Li Xinyu, Au Lisa W C, Hao Huifen, Li Yingying, Gao Xiuju, Yan Junqiang, Tong Raymond K Y, Lou Wutao
Imaging Centre, The First Affiliated Hospital, and College of Clinical Medicine of Henan University of Science and Technology, Luoyang, China.
Department of Medicine and Therapeutics, The Chinese University of Hong Kong, Prince of Wales Hospital, Hong Kong SAR, China.
Hum Brain Mapp. 2025 Aug 1;46(11):e70289. doi: 10.1002/hbm.70289.
Menstrual-related migraine (MRM) is a neurovascular disorder associated with decreased sex hormone levels. The menstrual cycle influences both cerebrovascular function and functional brain connectivity, with accumulating evidence linking migraine to altered connectivity, particularly in the insula. However, the neuropathological mechanisms underlying MRM during the menstrual cycle remain poorly understood. In this longitudinal study, 36 MRM patients and 29 healthy controls were recruited. Sex hormone levels and resting-state functional magnetic resonance imaging (fMRI) were collected during both the late-follicular phase (LFP) and the perimenstrual phase (PMP).
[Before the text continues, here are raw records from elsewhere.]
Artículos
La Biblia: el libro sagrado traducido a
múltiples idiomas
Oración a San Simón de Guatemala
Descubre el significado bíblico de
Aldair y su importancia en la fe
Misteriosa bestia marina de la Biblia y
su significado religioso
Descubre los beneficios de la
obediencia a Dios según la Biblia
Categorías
Neurovascular function was assessed using voxel-wise hemodynamic response function (HRF) parameters. The subregions of insula-to-whole-brain phase synchronization were estimated using the HRF variations corrected phase information. Our results showed that hormone level decreases from the LFP to the PMP modulated HRF response heights. Changes in the HRF width were reversed between MRM patients and controls, with hormone fluctuations particularly affecting the superior temporal gyrus in the MRM group. Additionally, MRM patients exhibited increased insular phase synchronization in the LFP and reduced synchronization in the PMP. These findings suggest that menstrual cycle-related hormone fluctuations contribute to dysregulated neurovascular coupling in MRM. The reduced insular phase synchronization in the PMP may not be directly driven by these hormone changes.
月经相关性偏头痛(MRM)是一种与性激素水平降低相关的神经血管疾病。月经周期会影响脑血管功能和大脑功能连接,越来越多的证据表明偏头痛与连接性改变有关,尤其是在脑岛。然而,月经周期中MRM潜在的神经病理机制仍知之甚少。在这项纵向研究中,招募了36名MRM患者和29名健康对照。在卵泡晚期(LFP)和围经期(PMP)期间收集性激素水平和静息态功能磁共振成像(fMRI)数据。使用体素级血流动力学反应函数(HRF)参数评估神经血管功能。利用校正了HRF变化的相位信息估计脑岛与全脑的相位同步子区域。我们的结果表明,从LFP到PMP激素水平的降低调节了HRF反应高度。MRM患者和对照组之间HRF宽度的变化相反,激素波动对MRM组颞上回的影响尤为明显。此外,MRM患者在LFP时脑岛相位同步增加,而在PMP时同步性降低。这些发现表明,月经周期相关的激素波动导致了MRM中神经血管耦合失调。PMP时脑岛相位同步性降低可能并非直接由这些激素变化驱动。